Mesmo em plena pandemia e após uma vitória em Alvalade, sem adeptos, o autocarro dos leões foi ao Marquês
A euforia do momento levou a equipa a fazer uma pequena volta a Lisboa. Duscher conta que “as solicitações para que a equipa fosse a eventos não acabavam”. No serão dos festejos deslocaram-se ao estádio, foram recebidos na Câmara Municipal de Lisboa, mas o momento mais icónico decorreu no Marquês de Pombal. Uma grua içou Ivaylo Iordanov até ao topo da estátua que está no centro da rotunda, tendo o búlgaro atado um cachecol à volta do leão que contempla, majestosamente, a Baixa da capital.

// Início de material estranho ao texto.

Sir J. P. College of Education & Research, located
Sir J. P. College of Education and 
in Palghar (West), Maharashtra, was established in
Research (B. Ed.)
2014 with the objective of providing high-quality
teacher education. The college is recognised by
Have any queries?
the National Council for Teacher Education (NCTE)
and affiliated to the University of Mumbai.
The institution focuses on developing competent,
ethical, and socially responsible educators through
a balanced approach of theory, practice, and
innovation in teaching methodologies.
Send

Dois anos contaram-se e o Sporting voltaria a celebrar. Luís Filipe não se esquece do que mais o impressionou em 2002, pasmou com a vista para a Avenida da Liberdade, onde “só se viam pessoas” e “não havia mais nada de um lado ao outro de toda a largura”. Nos festejos destes últimos cinco títulos, o “mar de gente” descrito pelo antigo jogador foi visão comum. Até no sui generis campeonato de 2021, envolto nas amarras da pandemia, que se jogou e concluiu com adeptos a serem barrados de entrar nos estádios de futebol devido às restrições causadas pela covid-19, houve autocarro carregado com a equipa do Sporting no seu topo no dia em que muitas das proibições então impostas pelo Governo foram quebradas.
Milhares de adeptos levaram as caras tapadas por máscaras para o Marquês de Pombal, onde a comitiva leonina apenas foi para dar uma volta à rotunda e regressar a Alvalade, onde, sim, tinha confirmado o título em casa. Mas sem adeptos essa conquista no próprio estádio não é a mesma coisa. Como também disse Luís Filipe: “Ganhar no estádio tem outro sabor, estás muito mais próximo dos adeptos no final, há aquela emoção e adrenalina com que estás no jogo que faz com que os festejos sejam mais efusivos.”